Florencia Peyrou, « ¿Voto o barricada?, Ciudadanía y revolución en el movimiento demo-republicano del periodo de Isabel II », Ayer, 2008, n° 70, p. 171-198.

José Antonio Piqueras, « Detrás de la política. República y federación en el proceso revolucionario español », en Id. et Manuel Chust (dir.), Republicanos y repúblicas en España, Madrid, Siglo XXI, 1996, p. 1-43.

Placido Prada Álvarez. Oviedo, historia de una familia: los González Alegre, Asturias, RIDEA, 2019.

Sergio Sánchez Collantes, “La construcción simbólica del republicanismo español en el Sexenio Democrático”, Investigaciones Históricas. Época moderna y contemporánea, 2017 n° 37, p. 132-174.

Rafael Serrano García (dir.), España, 1868-1874: nuevos enfoques sobre el Sexenio Democrático, Valladolid, Junta de Castilla y León, 2002.

Lepoldo Tolivar Alas, Parlamento y universidad: los senadores por la Universidad de Oviedo, Oviedo, Universidad de Oviedo, 2019.

L’Oviédan José González de Alegre y Álvarez étudia le droit, puis fut professeur universitaire. Après avoir été élu maire en 1838 et en 1842, il fonda et dirigea entre 1862 et 1863 le journal La Joven Asturias. Lors de la révolution qui inaugure en 1868 le Sexenio democrático, il fut l’un des membres de la septembrina ovetense, junte révolutionnaire pour laquelle il « signa un manifeste sous le cri “À bas les Bourbons, vive la liberté, vive la souveraineté nationale” »[1]. À travers le Bulletin officiel des provinces d’Oviedo et son Catéchisme démocratique ici traduit et présenté, il réclama alors le suffrage universel, la liberté religieuse, la liberté d’enseignement et l’autonomie municipale. Cette activité politique et l’appartenance au Parti républicain démocratique fédéral le conduisirent en 1871 à briguer avec succès le mandat de député d’Oviedo. Il publia la même année les Diálogos populares, une pièce de théâtre dans laquelle les échanges entre Antonio et José, respectivement maître et élève d’une leçon républicaine, illustrent les thèses défendues dans le catéchisme, réaffirment les bienfaits du régime républicain et diffusent auprès d’un public élargi les discours et les pratiques des clubs et des associations :

« Antonio : Il est nécessaire et indispensable que notre parti donne, avec la foi et l’abnégation qui sont les siennes, une nouvelle et plus forte et efficace impulsion à sa propagande afin d’augmenter encore le nombre déjà respectable de républicains. Le grain, déjà prêt, n’attend que des bras pour le cueillir et l’enrichir.

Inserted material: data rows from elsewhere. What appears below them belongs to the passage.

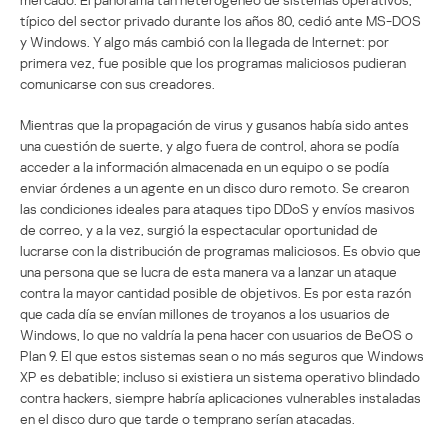
típico del sector privado durante los años 80, cedió ante MS-DOS
y Windows. Y algo más cambió con la llegada de Internet: por
primera vez, fue posible que los programas maliciosos pudieran
comunicarse con sus creadores.
Mientras que la propagación de virus y gusanos había sido antes
una cuestión de suerte, y algo fuera de control, ahora se podía
acceder a la información almacenada en un equipo o se podía
enviar órdenes a un agente en un disco duro remoto. Se crearon
las condiciones ideales para ataques tipo DDoS y envíos masivos
de correo, y a la vez, surgió la espectacular oportunidad de
lucrarse con la distribución de programas maliciosos. Es obvio que
una persona que se lucra de esta manera va a lanzar un ataque
contra la mayor cantidad posible de objetivos. Es por esta razón
que cada día se envían millones de troyanos a los usuarios de
Windows, lo que no valdría la pena hacer con usuarios de BeOS o
Plan 9. El que estos sistemas sean o no más seguros que Windows
XP es debatible; incluso si existiera un sistema operativo blindado
contra hackers, siempre habría aplicaciones vulnerables instaladas
en el disco duro que tarde o temprano serían atacadas.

José : Complètement : la propagande et l’organisation d’aujourd’hui sont le triomphe inévitable de demain.[2] »

Le coup d’État de 1874 mit un terme à l’expérience républicaine initiée en février 1873 ainsi qu’à l’expérience parlementaire d’Alegre y Álvarez. Deux ans plus, dans l’effort pour redonner corps au républicanisme espagnol, il rejoignit le Parti réformiste républicain de Nicolás Salmerón dont le programme approfondit les divergences avec Pi y Margall, Castelar et d’autres leaders du Parti républicain démocratique fédéral.

 

 

Le catéchisme de 1868, probablement écrit et lu clandestinement et classiquement structuré sous forme de questions et réponses, se compose d’une adresse au lecteur, d’une première partie sur les droits du citoyen et d’une seconde partie sur ses devoirs. Si le républicanisme n’est jamais explicite, l’explication des droits du citoyen montre que la critique de la monarchie et l’appel à des réformes correspondent aux idées défendues par le républicanisme espagnol et par la junte révolutionnaire d’Oviedo. Alors que d’autres catéchismes exigeaient au même moment la suppression de la monarchie et la proclamation de nouveaux principes démocratiques, celui d’Alegre y Álvarez pointait la contradiction entre la monarchie et le « principe fondamental du droit » selon lequel « tous les hommes sont égaux devant le droit », en laissant ainsi au lecteur le soin de tirer ses propres conclusions.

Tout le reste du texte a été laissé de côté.